以上は、ビエラHZ2000を用いての一例だが、結論としては、照明色が電球色(2700K相当)の場合「低2」が最適で「低3」も許容範囲。昼光色(6500K相当)の場合、「低1」が適正で「中」も許容範囲だった。
温度設定が「高」「中」「低」のテレビの場合、電球色(2700K相当)照明下では「低」、昼光色(6500K相当)照明下では「中」が適正と推測できるが、各設定と表示の関係は各社やモデルでも異なるので、あくまでも目安と考えて欲しい。
他に考慮する要素
色温度の設定は色順応を考慮する必要があるが、実際の家庭では様々な外界要因が存在する。具体的には、以下のような要素がある。
壁紙の色
テレビ背面の壁紙の色は、色順応に影響する。白、黒、グレーなど、できれば無彩色であることが望ましい。ちなみに、写真の壁紙はニュートラルなグレーに見えるが、測定すると照明色より2000K程度低い数値が出た。
外光が明るい時
日中、正午前後、曇天時の色温度を計測すると、7000K程度で、照明よりも格段に明るい。つまり、日中、外光が入る部屋では、照明色や壁紙の色よりも外光の影響が大きくなる可能性がある。

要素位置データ
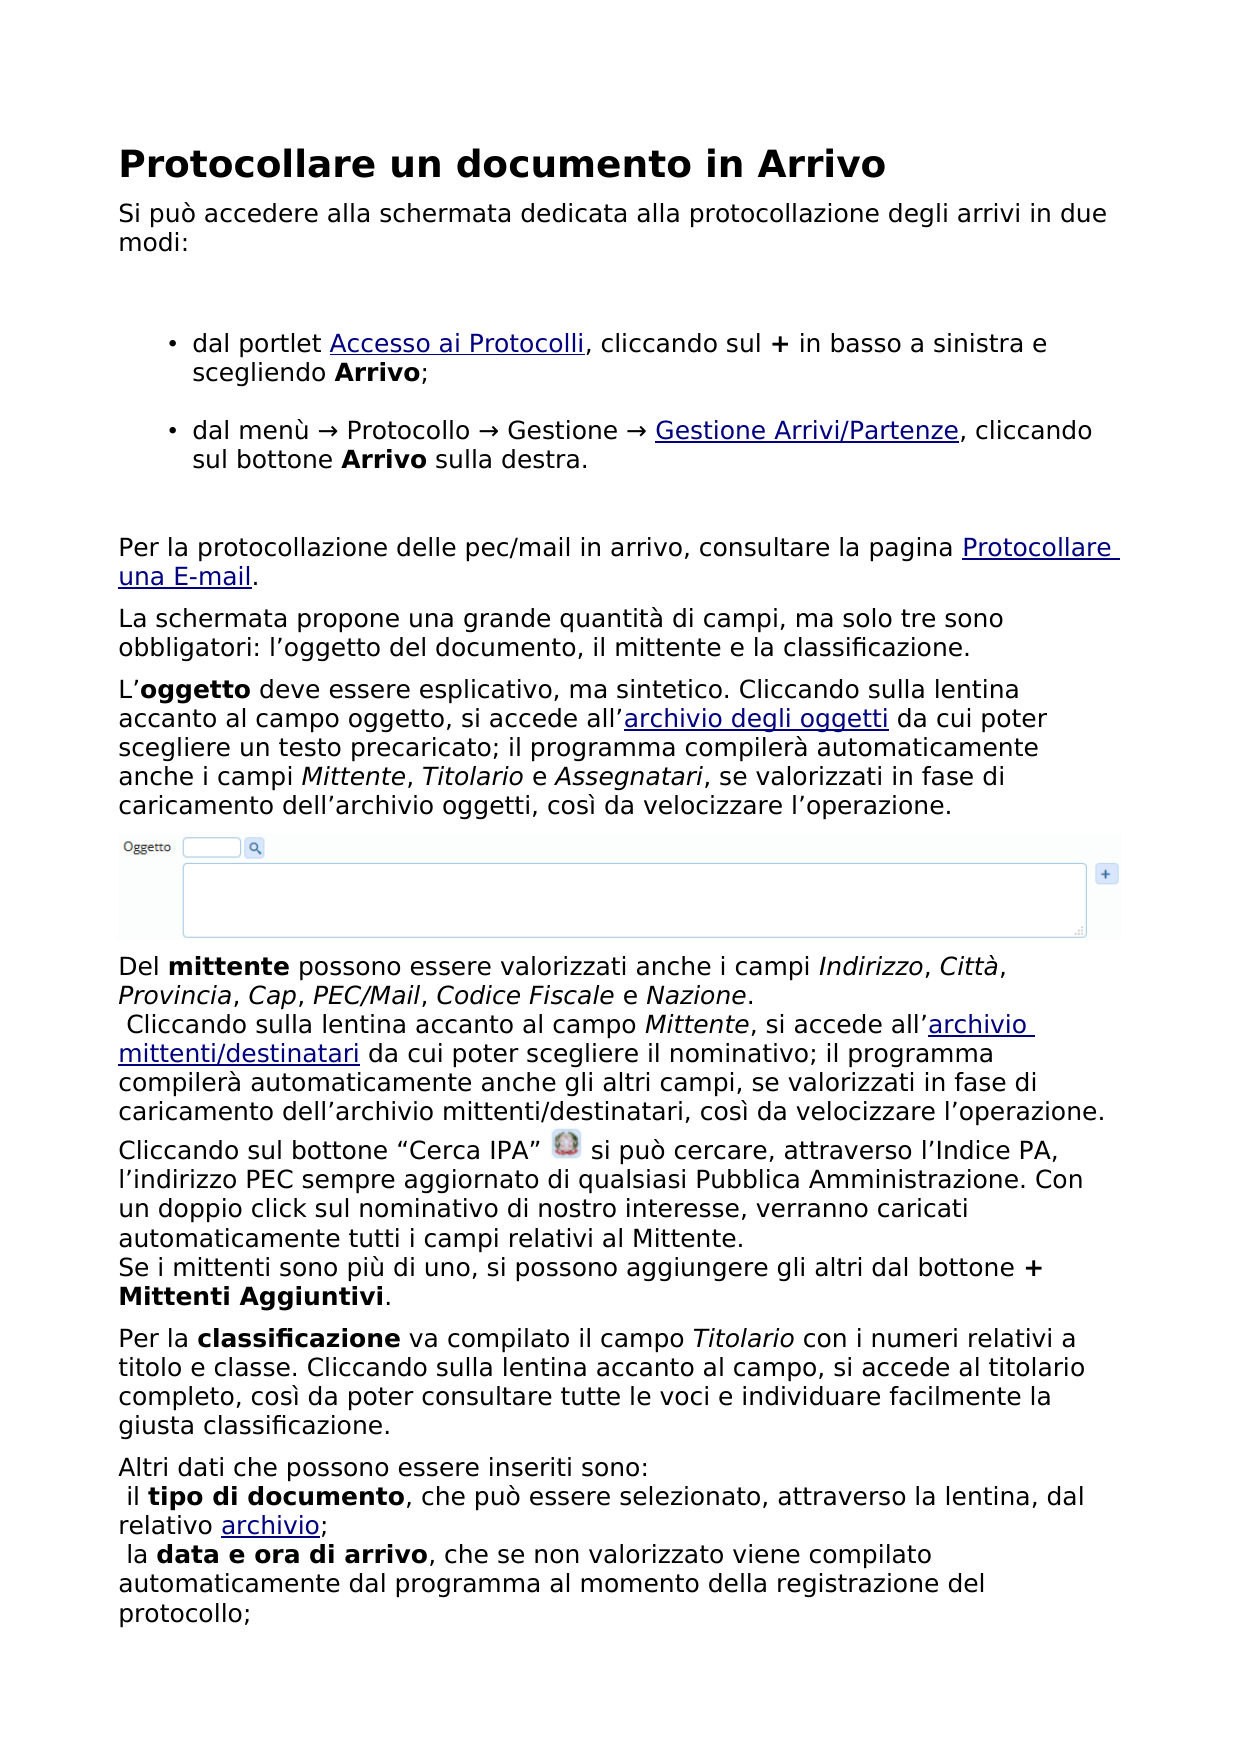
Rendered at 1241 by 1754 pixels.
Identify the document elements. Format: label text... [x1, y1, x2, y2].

text L’oggetto deve essere esplicativo, ma sintetico. Cliccando sulla lentina accanto al campo oggetto, si accede all’archivio degli oggetti da cui poter scegliere un testo precaricato; il programma compilerà automaticamente anche i campi Mittente, Titolario e Assegnatari, se valorizzati in fase di caricamento dell’archivio oggetti, così da velocizzare l’operazione. [118, 675, 1122, 821]
text Per la classificazione va compilato il campo Titolario con i numeri relativi a titolo e classe. Cliccando sulla lentina accanto al campo, si accede al titolario completo, così da poter consultare tutte le voci e individuare facilmente la giusta classificazione. [118, 1324, 1122, 1440]
picture [118, 833, 1123, 940]
text Del mittente possono essere valorizzati anche i campi Indirizzo, Città, Provincia, Cap, PEC/Mail, Codice Fiscale e Nazione. Cliccando sulla lentina accanto al campo Mittente, si accede all’archivio mittenti/destinatari da cui poter scegliere il nominativo; il programma compilerà automaticamente anche gli altri campi, se valorizzati in fase di caricamento dell’archivio mittenti/destinatari, così da velocizzare l’operazione. Cliccando sul bottone “Cerca IPA” si può cercare, attraverso l’Indice PA, l’indirizzo PEC sempre aggiornato di qualsiasi Pubblica Amministrazione. Con un doppio click sul nominativo di nostro interesse, verranno caricati automaticamente tutti i campi relativi al Mittente. Se i mittenti sono più di uno, si possono aggiungere gli altri dal bottone + Mittenti Aggiuntivi. [118, 952, 1122, 1311]
text La schermata propone una grande quantità di campi, ma solo tre sono obbligatori: l’oggetto del documento, il mittente e la classificazione. [118, 604, 1122, 662]
text Si può accedere alla schermata dedicata alla protocollazione degli arrivi in due modi: [118, 199, 1122, 287]
subtitle Protocollare un documento in Arrivo [118, 143, 1122, 187]
list dal menù → Protocollo → Gestione → Gestione Arrivi/Partenze, cliccando sul bottone Arrivo sulla destra. [177, 416, 1122, 504]
text Per la protocollazione delle pec/mail in arrivo, consultare la pagina Protocollare una E-mail. [118, 533, 1122, 592]
picture [549, 1126, 583, 1160]
list dal portlet Accesso ai Protocolli, cliccando sul + in basso a sinistra e scegliendo Arrivo; [177, 329, 1122, 416]
text Altri dati che possono essere inseriti sono: il tipo di documento, che può essere selezionato, attraverso la lentina, dal relativo archivio; la data e ora di arrivo, che se non valorizzato viene compilato automaticamente dal programma al momento della registrazione del protocollo; [118, 1453, 1122, 1628]
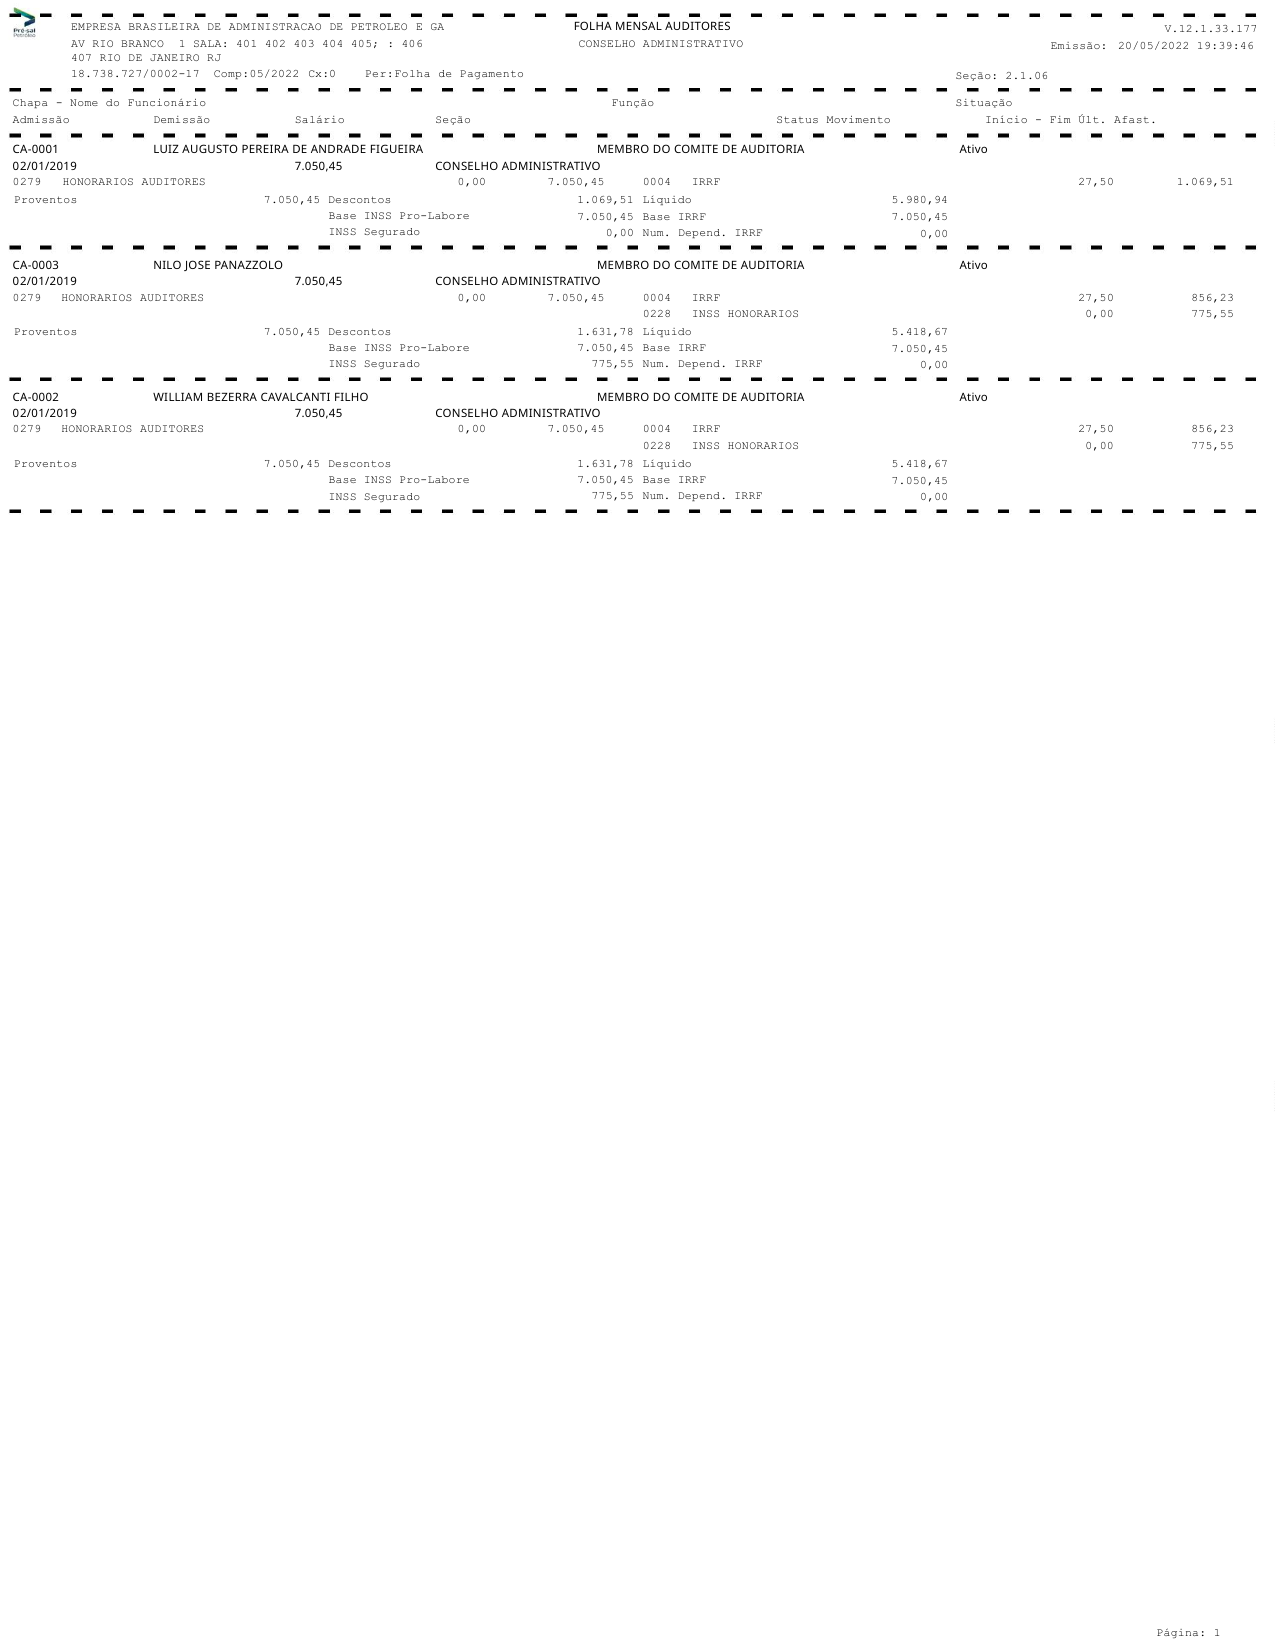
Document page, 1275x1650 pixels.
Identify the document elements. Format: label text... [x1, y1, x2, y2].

text Situação [955, 96, 1066, 109]
text INSS Segurado [328, 225, 496, 238]
text 2/01/2019 [20, 407, 231, 420]
text CA-0001 [12, 143, 80, 157]
text 5.980,94 [891, 193, 966, 207]
text 7.050,45 [891, 342, 966, 355]
text 279 [20, 175, 62, 188]
text 27,50 [1078, 290, 1131, 304]
text Base INSS Pro-Labore [328, 473, 492, 486]
picture [0, 0, 1275, 1650]
text 4 [71, 50, 78, 64]
text 0 [12, 160, 20, 173]
text EMPRESA BRASILEIRA DE ADMINISTRACAO DE PETROLEO E GA [71, 20, 469, 33]
text Proventos [14, 193, 95, 206]
text CONSELHO ADMINISTRATIVO [435, 160, 830, 173]
text 27,50 [1078, 175, 1131, 188]
text 07 RIO DE JANEIRO RJ [78, 50, 243, 64]
text HONORARIOS AUDITORES [62, 175, 228, 188]
text 7.050,45 [294, 160, 369, 173]
text IRRF [692, 290, 738, 304]
text IRRF [692, 175, 738, 188]
text Ativo [959, 258, 1012, 272]
text 0004 [643, 290, 692, 304]
text 0,00 [920, 226, 966, 240]
text IRRF [692, 422, 738, 436]
text 2/01/2019 [20, 275, 231, 288]
text MEMBRO DO COMITE DE AUDITORIA [597, 390, 830, 404]
text 5.418,67 [891, 325, 966, 338]
text INSS Segurado [328, 357, 496, 370]
text Proventos [14, 456, 95, 470]
text 7.050,45 Base IRRF [577, 341, 789, 354]
text 8.738.727/0002-17 Comp:05/2022 Cx:0 [78, 67, 361, 81]
text Seção: 2.1.06 [955, 68, 1066, 82]
text 279 HONORARIOS AUDITORES [20, 290, 231, 304]
text 0 [12, 175, 20, 188]
text 0,00 Num. Depend. IRRF [606, 226, 787, 239]
text 0 [12, 290, 20, 304]
text 7.050,45 [891, 473, 966, 487]
text 0 [643, 439, 667, 452]
text Ativo [959, 143, 1012, 157]
text MEMBRO DO COMITE DE AUDITORIA [597, 143, 830, 157]
text 1.069,51 [1177, 175, 1251, 188]
text 5.418,67 [891, 457, 966, 470]
text INSS HONORARIOS [692, 307, 817, 320]
text 0,00 [1085, 307, 1131, 320]
text 856,23 [1191, 422, 1251, 436]
text MEMBRO DO COMITE DE AUDITORIA [597, 258, 830, 272]
text 7.050,45 [294, 275, 369, 288]
text Proventos [14, 324, 95, 338]
text 775,55 Num. Depend. IRRF [591, 357, 789, 370]
text 20/05/2022 19:39:46 [1118, 38, 1275, 52]
text NILO JOSE PANAZZOLO [153, 258, 310, 272]
text 775,55 [1191, 307, 1251, 320]
text Chapa - Nome do Funcionário [12, 96, 232, 109]
text 0 [12, 275, 20, 288]
text 1.631,78 Líquido [577, 324, 710, 338]
text 7.050,45 Descontos [264, 324, 496, 338]
text Base INSS Pro-Labore [328, 208, 496, 222]
text Ativo [959, 390, 1012, 404]
text V.12.1.33.177 [1164, 22, 1275, 35]
text 228 [667, 439, 692, 452]
text CONSELHO ADMINISTRATIVO [578, 37, 768, 50]
text 27,50 [1078, 422, 1131, 436]
text 1.631,78 Líquido [577, 456, 710, 470]
text Início - Fim Últ. Afast. [985, 113, 1182, 126]
text FOLHA MENSAL AUDITORES [573, 20, 755, 33]
text 775,55 Num. Depend. IRRF [591, 489, 789, 502]
text Demissão [153, 113, 228, 126]
text Função [611, 96, 672, 109]
text CONSELHO ADMINISTRATIVO [435, 407, 630, 420]
text 2/01/2019 [20, 160, 102, 173]
text 7.050,45 Descontos [264, 456, 412, 470]
text 1 [71, 67, 78, 81]
text LUIZ AUGUSTO PEREIRA DE ANDRADE FIGUEIRA [153, 143, 466, 157]
text Status Movimento [776, 113, 908, 126]
text 0,00 [920, 358, 966, 372]
text 1.069,51 Líquido [577, 192, 830, 206]
text 228 [667, 307, 692, 320]
text [738, 175, 830, 188]
text INSS HONORARIOS [692, 439, 817, 452]
text Admissão [12, 113, 87, 126]
text 856,23 [1191, 290, 1251, 304]
text Seção [435, 112, 548, 126]
text Base INSS Pro-Labore [328, 340, 496, 354]
text 0004 [643, 422, 692, 436]
text 0,00 7.050,45 [457, 175, 643, 188]
text Salário [294, 113, 362, 126]
text 7.050,45 Base IRRF [577, 209, 726, 223]
text CONSELHO ADMINISTRATIVO [435, 275, 630, 288]
text Emissão: [1050, 38, 1118, 52]
text Per:Folha de Pagamento [364, 67, 548, 81]
text 0,00 [1085, 439, 1131, 452]
text 0,00 7.050,45 [457, 290, 630, 304]
text CA-0002 [12, 390, 80, 404]
text 7.050,45 [294, 407, 369, 420]
text 0,00 [920, 490, 966, 503]
text WILLIAM BEZERRA CAVALCANTI FILHO [153, 390, 408, 404]
text 775,55 [1191, 439, 1251, 452]
text AV RIO BRANCO 1 SALA: 401 402 403 404 405; : 406 [71, 37, 469, 50]
text 0 [12, 422, 20, 436]
text 279 HONORARIOS AUDITORES [20, 422, 231, 436]
text 0 [12, 407, 20, 420]
text 0,00 7.050,45 [457, 422, 630, 436]
text INSS Segurado [328, 489, 492, 503]
text 7.050,45 [891, 210, 966, 223]
text CA-0003 [12, 258, 80, 272]
text 0 [643, 307, 667, 320]
text 7.050,45 Base IRRF [577, 473, 789, 486]
text 0004 [643, 175, 688, 188]
text Página: 1 [1156, 1626, 1237, 1639]
text 7.050,45 Descontos [264, 193, 496, 206]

#### 次の設問:
1 > 抜粋の内容をもとに、次の問いに答えてください。
(a) ビエラHZ2000の例で、照明色が電球色(2700K相当)の場合に最適とされた設定は何ですか。
(b) テレビ背面の壁紙の色として、できれば何であることが望ましいとされていますか。
(c) 日中、正午前後、曇天時に計測した色温度はどの程度でしたか。
2 > 抜粋にあるビエラHZ2000の例の結論で、最適、適正、または許容範囲とされた温度設定をすべて挙げてください。
3 > 抜粋のうち、「温度設定が「高」「中」「低」」で始まり「000K程度低い数値が出た。」まで続く部分を、一字も変えずに書き写してください。

#### 解答一覧:
1 >
(a) 「低2」
(b) 白、黒、グレーなどの無彩色
(c) 7000K程度

2 > 低2、低3、低1、中

3 >
温度設定が「高」「中」「低」のテレビの場合、電球色(2700K相当)照明下では「低」、昼光色(6500K相当)照明下では「中」が適正と推測できるが、各設定と表示の関係は各社やモデルでも異なるので、あくまでも目安と考えて欲しい。
他に考慮する要素
色温度の設定は色順応を考慮する必要があるが、実際の家庭では様々な外界要因が存在する。具体的には、以下のような要素がある。
壁紙の色
テレビ背面の壁紙の色は、色順応に影響する。白、黒、グレーなど、できれば無彩色であることが望ましい。ちなみに、写真の壁紙はニュートラルなグレーに見えるが、測定すると照明色より2000K程度低い数値が出た。